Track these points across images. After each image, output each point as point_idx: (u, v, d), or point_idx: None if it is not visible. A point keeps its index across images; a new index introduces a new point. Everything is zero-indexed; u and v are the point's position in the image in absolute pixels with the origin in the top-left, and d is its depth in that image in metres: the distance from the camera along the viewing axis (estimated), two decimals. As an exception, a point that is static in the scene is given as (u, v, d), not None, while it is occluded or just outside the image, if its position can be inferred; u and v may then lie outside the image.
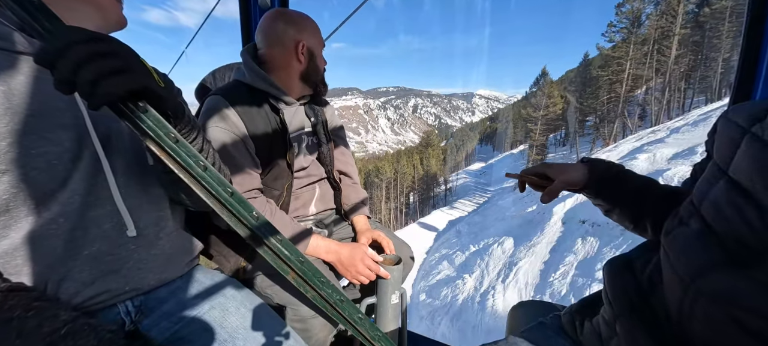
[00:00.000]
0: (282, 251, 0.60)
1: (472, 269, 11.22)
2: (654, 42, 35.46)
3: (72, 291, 0.58)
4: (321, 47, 1.13)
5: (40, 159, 0.54)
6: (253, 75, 1.03)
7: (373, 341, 0.71)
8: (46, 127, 0.55)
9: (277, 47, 1.05)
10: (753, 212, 0.41)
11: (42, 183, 0.55)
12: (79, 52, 0.40)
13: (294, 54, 1.05)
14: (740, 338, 0.39)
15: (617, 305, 0.53)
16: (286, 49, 1.04)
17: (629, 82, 36.77)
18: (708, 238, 0.45)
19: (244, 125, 0.98)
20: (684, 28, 34.81)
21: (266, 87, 1.03)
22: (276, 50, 1.05)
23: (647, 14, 36.18)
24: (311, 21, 1.10)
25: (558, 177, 0.69)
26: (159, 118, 0.48)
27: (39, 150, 0.54)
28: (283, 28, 1.04)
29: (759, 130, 0.45)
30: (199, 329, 0.68)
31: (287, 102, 1.08)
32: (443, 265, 13.59)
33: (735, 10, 33.03)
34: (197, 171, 0.52)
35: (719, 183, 0.48)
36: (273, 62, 1.06)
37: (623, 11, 38.13)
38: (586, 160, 0.73)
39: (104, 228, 0.62)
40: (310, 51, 1.08)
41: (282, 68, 1.06)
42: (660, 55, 35.96)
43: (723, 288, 0.41)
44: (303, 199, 1.18)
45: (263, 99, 1.04)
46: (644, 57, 36.31)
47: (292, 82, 1.09)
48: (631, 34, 36.86)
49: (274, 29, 1.04)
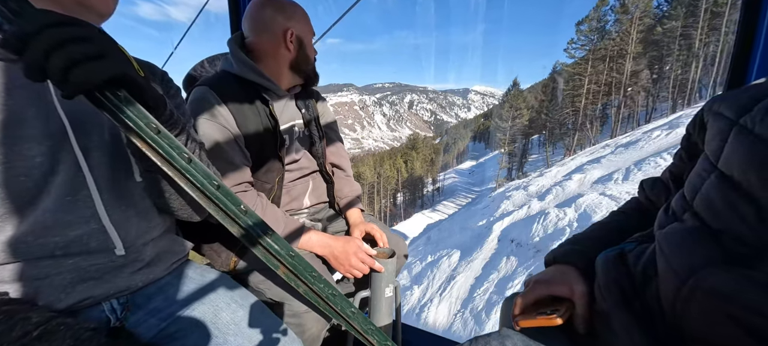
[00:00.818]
0: (272, 245, 0.59)
1: (422, 281, 11.29)
2: (609, 59, 36.89)
3: (52, 297, 0.55)
4: (311, 36, 1.10)
5: (6, 174, 0.50)
6: (240, 65, 1.00)
7: (366, 334, 0.70)
8: (14, 139, 0.50)
9: (265, 35, 1.02)
10: (748, 207, 0.40)
11: (9, 200, 0.50)
12: (51, 35, 0.38)
13: (283, 42, 1.02)
14: (736, 335, 0.39)
15: (610, 298, 0.52)
16: (275, 36, 1.02)
17: (589, 96, 38.43)
18: (703, 234, 0.45)
19: (232, 118, 0.95)
20: (638, 45, 36.28)
21: (255, 77, 1.00)
22: (264, 38, 1.02)
23: (606, 32, 37.59)
24: (300, 8, 1.07)
25: (570, 295, 0.59)
26: (139, 108, 0.46)
27: (4, 166, 0.49)
28: (272, 15, 1.01)
29: (748, 121, 0.44)
30: (189, 326, 0.67)
31: (277, 93, 1.06)
32: (403, 274, 13.66)
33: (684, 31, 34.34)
34: (181, 163, 0.50)
35: (711, 177, 0.47)
36: (261, 51, 1.03)
37: (582, 29, 39.49)
38: (554, 258, 0.67)
39: (90, 246, 0.58)
40: (299, 39, 1.05)
41: (270, 57, 1.04)
42: (616, 72, 37.45)
43: (720, 286, 0.40)
44: (295, 192, 1.16)
45: (252, 90, 1.01)
46: (600, 74, 37.88)
47: (282, 71, 1.06)
48: (589, 52, 38.68)
49: (262, 16, 1.01)
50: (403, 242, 1.26)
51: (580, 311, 0.56)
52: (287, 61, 1.06)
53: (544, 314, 0.55)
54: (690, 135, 0.61)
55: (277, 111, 1.05)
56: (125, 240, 0.62)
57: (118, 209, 0.62)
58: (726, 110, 0.50)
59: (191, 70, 1.22)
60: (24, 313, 0.47)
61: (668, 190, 0.66)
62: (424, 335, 1.49)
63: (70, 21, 0.40)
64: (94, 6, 0.56)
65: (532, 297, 0.62)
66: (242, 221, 0.56)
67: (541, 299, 0.62)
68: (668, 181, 0.66)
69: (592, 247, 0.63)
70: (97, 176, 0.59)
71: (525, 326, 0.57)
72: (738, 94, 0.51)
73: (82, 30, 0.41)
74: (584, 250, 0.63)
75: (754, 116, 0.44)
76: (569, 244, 0.67)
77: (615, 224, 0.68)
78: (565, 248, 0.66)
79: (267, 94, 1.02)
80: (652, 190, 0.69)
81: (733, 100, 0.50)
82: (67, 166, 0.55)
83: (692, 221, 0.48)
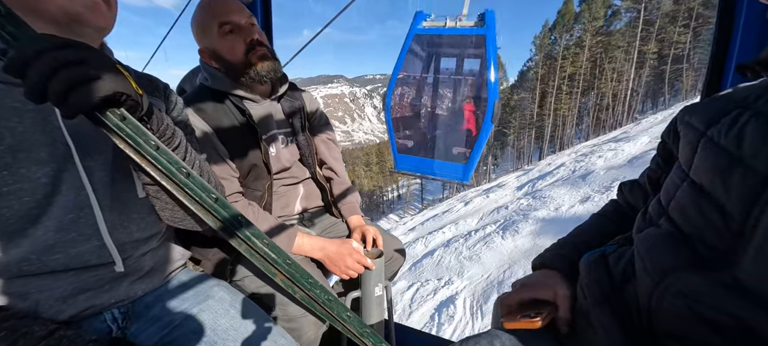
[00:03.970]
0: (269, 254, 0.60)
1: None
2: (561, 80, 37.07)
3: (54, 309, 0.56)
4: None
5: (12, 196, 0.51)
6: (212, 78, 1.01)
7: (362, 337, 0.73)
8: (21, 162, 0.51)
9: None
10: (715, 214, 0.44)
11: (12, 221, 0.51)
12: (50, 59, 0.39)
13: (211, 63, 1.01)
14: (703, 332, 0.42)
15: (591, 297, 0.56)
16: (206, 60, 1.02)
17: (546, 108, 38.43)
18: (676, 239, 0.48)
19: (213, 132, 0.96)
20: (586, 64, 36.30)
21: (226, 88, 1.00)
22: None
23: (556, 51, 37.65)
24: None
25: (553, 298, 0.61)
26: (138, 126, 0.47)
27: (11, 187, 0.50)
28: (195, 39, 1.02)
29: (714, 133, 0.47)
30: (188, 333, 0.68)
31: (254, 100, 1.05)
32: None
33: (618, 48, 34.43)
34: (180, 178, 0.51)
35: (683, 185, 0.50)
36: None
37: (536, 44, 39.53)
38: (541, 263, 0.69)
39: (90, 262, 0.59)
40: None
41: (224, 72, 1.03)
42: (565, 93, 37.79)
43: (689, 288, 0.43)
44: (287, 198, 1.17)
45: (228, 101, 1.01)
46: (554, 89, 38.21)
47: (242, 82, 1.02)
48: (537, 66, 38.75)
49: (195, 40, 1.02)
50: (398, 241, 1.28)
51: (562, 314, 0.60)
52: (227, 74, 1.01)
53: (528, 316, 0.59)
54: (665, 142, 0.65)
55: (257, 118, 1.04)
56: (124, 254, 0.63)
57: (120, 226, 0.63)
58: (696, 121, 0.53)
59: (180, 82, 1.21)
60: (27, 327, 0.48)
61: (646, 193, 0.69)
62: (416, 333, 1.53)
63: (68, 44, 0.41)
64: (89, 22, 0.56)
65: (517, 299, 0.66)
66: (240, 231, 0.57)
67: (527, 301, 0.65)
68: (646, 184, 0.70)
69: (575, 251, 0.67)
70: (99, 194, 0.59)
71: (509, 327, 0.60)
72: (707, 105, 0.54)
73: (80, 53, 0.41)
74: (567, 254, 0.67)
75: (720, 129, 0.47)
76: (554, 249, 0.70)
77: (596, 228, 0.72)
78: (551, 252, 0.70)
79: (242, 103, 1.01)
80: (630, 193, 0.73)
81: (703, 112, 0.53)
82: (70, 186, 0.56)
83: (667, 226, 0.51)
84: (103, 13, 0.57)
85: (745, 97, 0.49)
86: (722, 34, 0.97)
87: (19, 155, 0.51)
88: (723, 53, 0.98)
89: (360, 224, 1.19)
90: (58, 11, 0.52)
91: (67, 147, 0.56)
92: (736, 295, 0.40)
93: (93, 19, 0.56)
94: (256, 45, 0.97)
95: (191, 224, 0.73)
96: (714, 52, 1.00)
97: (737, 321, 0.40)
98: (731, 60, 0.96)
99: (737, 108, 0.48)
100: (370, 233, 1.15)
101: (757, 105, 0.46)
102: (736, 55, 0.94)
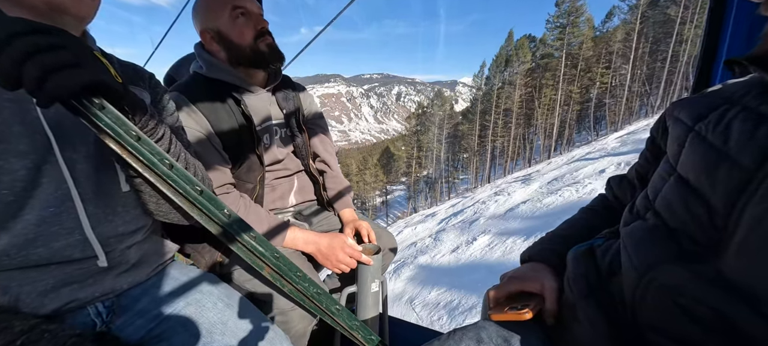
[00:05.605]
0: (256, 247, 0.60)
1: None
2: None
3: (36, 303, 0.55)
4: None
5: None
6: (208, 65, 0.99)
7: (352, 330, 0.73)
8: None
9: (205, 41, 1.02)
10: (700, 209, 0.44)
11: None
12: (23, 44, 0.37)
13: (213, 46, 1.00)
14: (684, 324, 0.43)
15: (577, 290, 0.56)
16: (206, 42, 1.01)
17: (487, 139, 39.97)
18: (662, 233, 0.48)
19: (206, 121, 0.95)
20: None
21: (223, 76, 0.99)
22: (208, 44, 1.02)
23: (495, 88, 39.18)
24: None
25: (541, 290, 0.61)
26: (118, 115, 0.46)
27: None
28: (195, 22, 1.01)
29: (702, 128, 0.48)
30: (175, 326, 0.68)
31: (249, 90, 1.04)
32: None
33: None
34: (162, 169, 0.50)
35: (670, 179, 0.50)
36: None
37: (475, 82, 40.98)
38: (529, 256, 0.69)
39: (73, 256, 0.58)
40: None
41: (223, 60, 1.02)
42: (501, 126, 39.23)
43: (672, 281, 0.44)
44: (279, 191, 1.16)
45: (223, 90, 0.99)
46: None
47: (239, 70, 1.02)
48: (479, 91, 40.64)
49: (194, 24, 1.01)
50: (392, 237, 1.28)
51: (549, 306, 0.60)
52: (229, 60, 1.01)
53: (515, 308, 0.59)
54: (654, 137, 0.65)
55: (251, 108, 1.03)
56: (108, 248, 0.62)
57: (104, 220, 0.62)
58: (684, 116, 0.53)
59: (170, 70, 1.19)
60: (7, 321, 0.47)
61: (634, 187, 0.70)
62: (410, 326, 1.54)
63: (43, 29, 0.40)
64: (68, 9, 0.54)
65: (505, 291, 0.66)
66: (226, 224, 0.57)
67: (514, 293, 0.65)
68: (634, 179, 0.70)
69: (563, 244, 0.67)
70: (81, 187, 0.58)
71: (496, 319, 0.60)
72: (696, 100, 0.54)
73: (56, 38, 0.40)
74: (555, 248, 0.67)
75: (708, 124, 0.47)
76: (542, 243, 0.71)
77: (584, 222, 0.72)
78: (539, 246, 0.70)
79: (238, 93, 1.00)
80: (618, 187, 0.73)
81: (691, 107, 0.53)
82: (51, 179, 0.55)
83: (653, 220, 0.51)
84: (84, 1, 0.55)
85: (733, 92, 0.49)
86: (713, 30, 0.97)
87: None
88: (713, 50, 0.98)
89: (353, 219, 1.19)
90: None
91: (46, 138, 0.54)
92: (718, 288, 0.40)
93: (74, 8, 0.54)
94: (266, 33, 1.01)
95: (177, 217, 0.72)
96: (704, 48, 1.00)
97: (718, 314, 0.40)
98: (721, 56, 0.96)
99: (725, 103, 0.48)
100: (364, 229, 1.14)
101: (744, 101, 0.46)
102: (725, 51, 0.95)
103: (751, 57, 0.45)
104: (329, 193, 1.26)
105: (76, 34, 0.57)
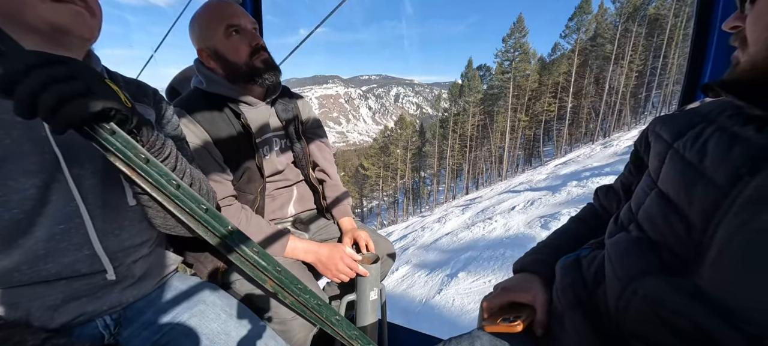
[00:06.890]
0: (259, 261, 0.62)
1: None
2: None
3: (46, 317, 0.57)
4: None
5: (0, 208, 0.51)
6: (207, 80, 1.02)
7: (351, 339, 0.74)
8: (9, 173, 0.52)
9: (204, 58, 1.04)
10: (679, 223, 0.46)
11: (2, 232, 0.52)
12: (39, 75, 0.39)
13: (210, 63, 1.03)
14: (663, 334, 0.45)
15: (565, 300, 0.58)
16: (204, 59, 1.03)
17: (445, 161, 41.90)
18: (644, 245, 0.51)
19: (207, 135, 0.97)
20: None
21: (222, 90, 1.01)
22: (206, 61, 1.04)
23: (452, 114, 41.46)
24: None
25: (532, 302, 0.64)
26: (127, 139, 0.48)
27: (0, 199, 0.51)
28: (192, 40, 1.03)
29: (680, 146, 0.50)
30: (180, 337, 0.69)
31: (248, 103, 1.06)
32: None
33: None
34: (170, 190, 0.52)
35: (652, 194, 0.53)
36: None
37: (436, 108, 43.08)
38: (521, 267, 0.71)
39: (81, 271, 0.60)
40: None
41: (221, 75, 1.05)
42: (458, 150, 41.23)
43: (653, 292, 0.46)
44: (280, 201, 1.18)
45: (223, 104, 1.02)
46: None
47: (237, 84, 1.05)
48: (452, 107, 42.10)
49: (192, 42, 1.04)
50: (389, 244, 1.30)
51: (540, 317, 0.62)
52: (226, 76, 1.04)
53: (508, 320, 0.61)
54: (637, 151, 0.68)
55: (251, 121, 1.05)
56: (115, 262, 0.64)
57: (111, 235, 0.64)
58: (664, 133, 0.56)
59: (173, 82, 1.21)
60: (19, 337, 0.49)
61: (619, 198, 0.72)
62: (408, 332, 1.56)
63: (56, 60, 0.42)
64: (71, 31, 0.56)
65: (498, 302, 0.68)
66: (230, 240, 0.58)
67: (507, 304, 0.68)
68: (619, 190, 0.73)
69: (553, 255, 0.69)
70: (89, 204, 0.60)
71: (489, 330, 0.63)
72: (677, 118, 0.57)
73: (69, 68, 0.42)
74: (546, 259, 0.70)
75: (686, 142, 0.50)
76: (534, 253, 0.73)
77: (573, 232, 0.75)
78: (530, 257, 0.72)
79: (237, 106, 1.03)
80: (605, 197, 0.76)
81: (672, 124, 0.56)
82: (60, 196, 0.57)
83: (636, 232, 0.54)
84: (87, 23, 0.57)
85: (709, 111, 0.52)
86: (697, 54, 1.01)
87: (6, 166, 0.51)
88: (697, 72, 1.02)
89: (352, 228, 1.21)
90: (41, 22, 0.52)
91: (55, 156, 0.56)
92: (697, 301, 0.42)
93: (77, 30, 0.56)
94: (261, 49, 1.02)
95: (183, 231, 0.74)
96: (688, 70, 1.04)
97: (697, 327, 0.42)
98: (704, 78, 1.01)
99: (703, 122, 0.51)
100: (362, 239, 1.16)
101: (719, 120, 0.49)
102: (708, 74, 0.99)
103: (724, 83, 0.47)
104: (328, 202, 1.28)
105: (80, 54, 0.59)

**THE TASK**: From the records above, copy only the lines starting with the line that holds "9: (277, 47, 1.05)" and going on through the line that holds "21: (266, 87, 1.03)", exactly as written.

**ANSWER FOR THE TASK**:
9: (277, 47, 1.05)
10: (753, 212, 0.41)
11: (42, 183, 0.55)
12: (79, 52, 0.40)
13: (294, 54, 1.05)
14: (740, 338, 0.39)
15: (617, 305, 0.53)
16: (286, 49, 1.04)
17: (629, 82, 36.77)
18: (708, 238, 0.45)
19: (244, 125, 0.98)
20: (684, 28, 34.81)
21: (266, 87, 1.03)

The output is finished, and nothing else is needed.